▸ REQUIRED WORK:
Reproduce the data exactly as given, except for any images.

= Beginning of Section =

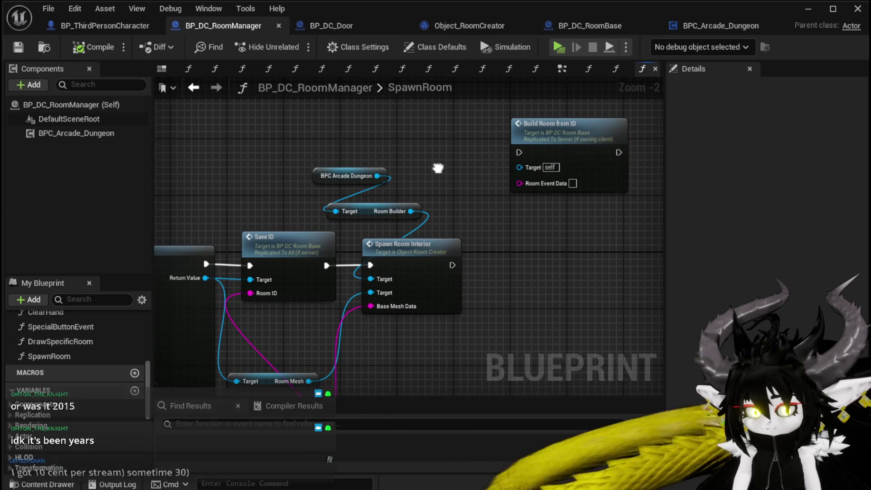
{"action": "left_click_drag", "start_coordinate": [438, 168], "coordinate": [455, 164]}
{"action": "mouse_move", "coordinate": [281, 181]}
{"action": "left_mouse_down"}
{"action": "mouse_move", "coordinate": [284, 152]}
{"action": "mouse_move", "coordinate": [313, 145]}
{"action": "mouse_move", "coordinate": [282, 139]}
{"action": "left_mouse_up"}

= End of Section =

▸ RESULT OF THIS EXERCISE:
{"action": "left_click_drag", "start_coordinate": [438, 168], "coordinate": [455, 164]}
{"action": "mouse_move", "coordinate": [281, 181]}
{"action": "left_mouse_down"}
{"action": "mouse_move", "coordinate": [284, 152]}
{"action": "mouse_move", "coordinate": [313, 145]}
{"action": "mouse_move", "coordinate": [282, 139]}
{"action": "left_mouse_up"}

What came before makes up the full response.